May your road trips there in Washington be filled with adventure and insight and, as you cross the Cascades or wander the streets of Seattle, may you think of me and our times as well.

Your WHMB

Thursday, August 24, 2017

On the Front Range where you lived




This weekend marks the 12th anniversary of our 27th day of August. This year there will be no tree to sit under, no quilt to spread out to sip malteds on. We will not shop around for dining room tables, nor sniff out the ripest pears at Tacoma Boys, nor see seals cavorting off in the Sound. We will not walk through rose gardens on our way to the car, or endure parting glances, or, most sadly, take away the fondest of hugs, the slightest of kisses.

No, instead, I will find a way to softly mark those years that have passed and to let you know, is some small cosmic way, that I am here where you once lived. Somehow even in saying that I felt a quiet chorus out of My Fair Lady blow about in the breeze. I hear it whenever I go off to Loveland, whenever I pass the clock that stands in front of the jewelry store your father once owned, whenever I drive past your childhood home or swing by your old high school.

Jane, you are here. Everywhere. Where are you, my love?

What gets me right in the heart, my dear, is knowing that you were here and now I am. What a thing to come about! Like some strange sci-fi time travelers film or some book that we shared together. When we started our book club years ago, CALCOPO, I never in my wildest dreams thought that I would exchange the CAlifornia in that abbreviation for COlorado. I do know that my jones for Colorado was one of the earliest commonalities that we shared. I know that just talking about being here lead to other things, things such as, I wonder what it would be like to be here with you. I wrote your that piece about an old pick up truck, dog in the back,  you and I side by side, worn cowboy hats on our heads, rolling down some dusty country road.

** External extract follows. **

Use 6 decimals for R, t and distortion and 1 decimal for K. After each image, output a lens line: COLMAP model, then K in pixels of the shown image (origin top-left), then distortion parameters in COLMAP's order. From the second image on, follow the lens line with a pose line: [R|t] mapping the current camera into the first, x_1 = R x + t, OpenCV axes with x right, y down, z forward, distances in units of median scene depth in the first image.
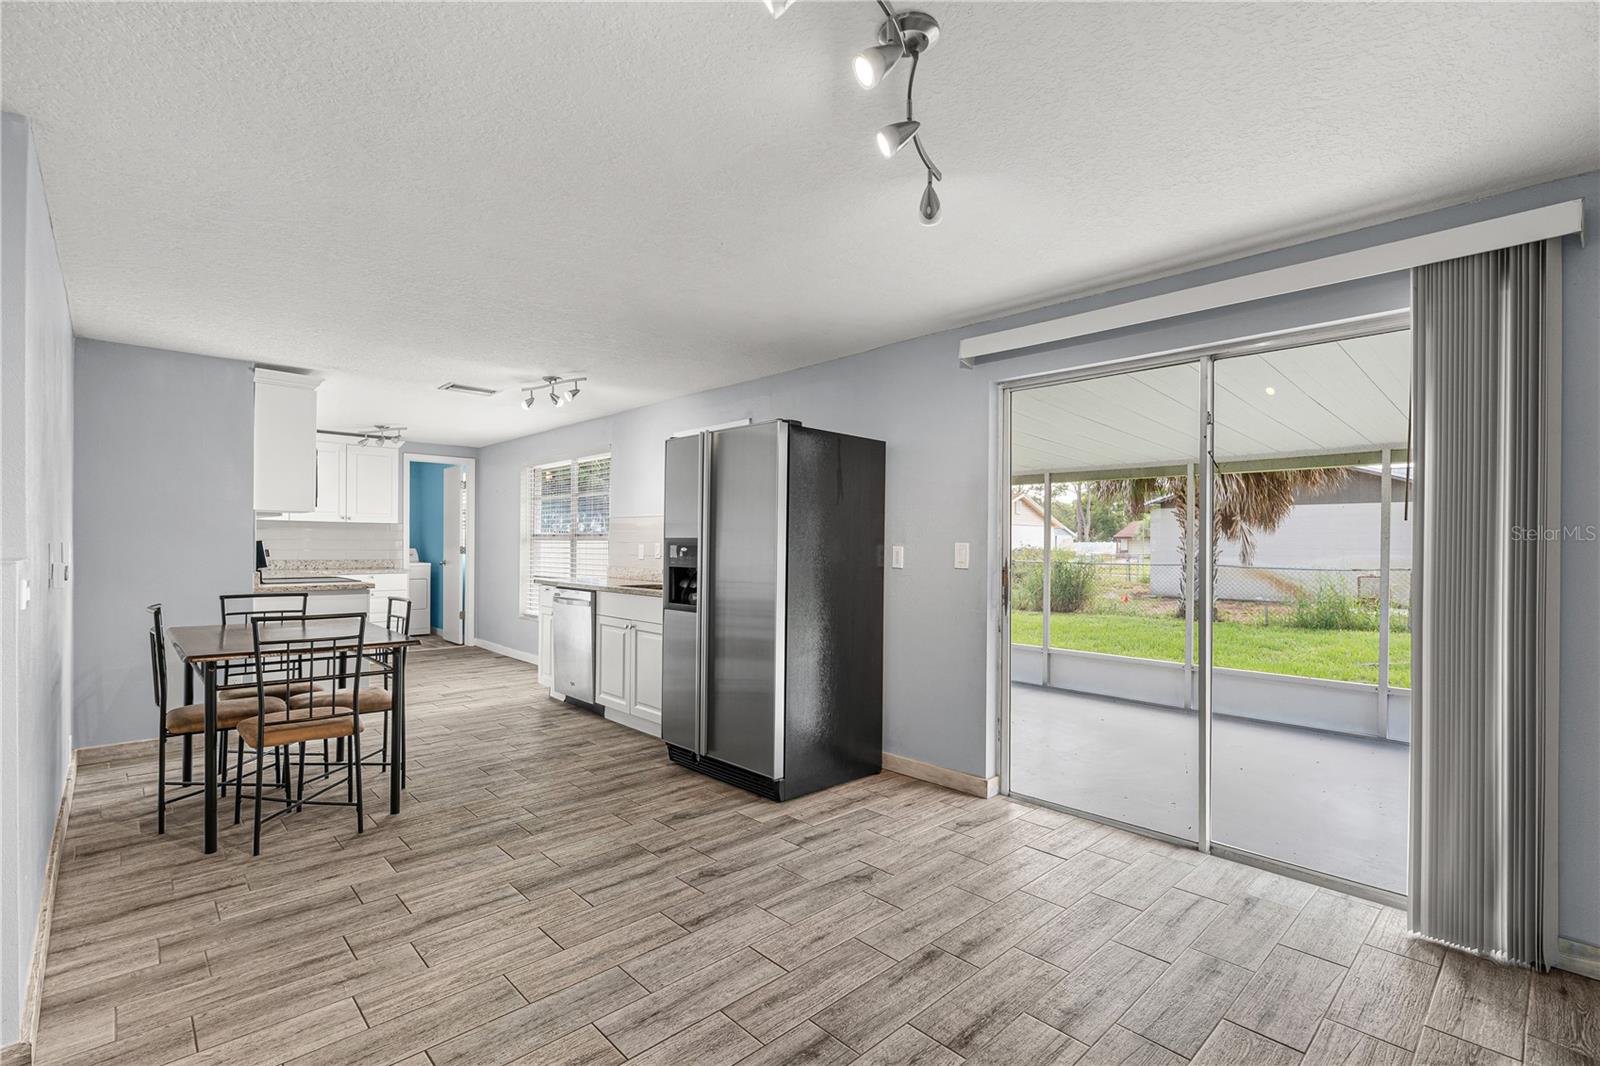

Well, now I drive down those country roads, not in an old pick up but in an older model Buick. Weld County is criss-crossed with unpaved roads. Whenever I go off the asphalt and see that dust billow up behind me I think of you. My thoughts raced out and over the mountains to you last July when I rolled into and through Delta. I have no idea how long you lived there, if you ever saw movies at that Egyptian themed movie house, if your family bought Cascade peaches or ripe dark cherries from one of the many roadside stands that are up and down the roads all around that town. But I found myself wondering about your earliest years in the place, wondered how the remoteness marked you,how the dry intermountain west shaped you. Later that day I was right up the highway in Ouray for the Fourth, not too far from Durango, the quaint college town where you met your man, sealed our fate. I know that somehow gaining that education, getting that degree, finding your mate, all made it easier for you to leave the state, start someplace fresh that was all your own.

For what it is worth, I am glad you left Colorado, that you made your way up to Washington, to Seattle, to Port Orchard, to Goat Lake. I am happy that you made your life there for it leaves this state for me to wander. It allows me, in this new position I have coming up next week, to find my way up and over the mountains, up and down the highways along the Front Range, all the while, in the course of my work, to fill in the blanks, from Loveland to Durango to Denver to Monument, to get to know you through the solid geology of the place, the people of this state, the quaintness of its towns.

By being here, my dear, I get to somehow channel you. Twelve years ago I would have never thought to be here without you. But, really, in a lot of ways I am here with you. No matter where I go, no matter what directions our lives go, I still carry you with me in my heart. This space, like an altar to an old, vanquished time, still burns candles bright to that old love of ours. Here along the Front Range I think of you every day and wish you a happy anniversary always.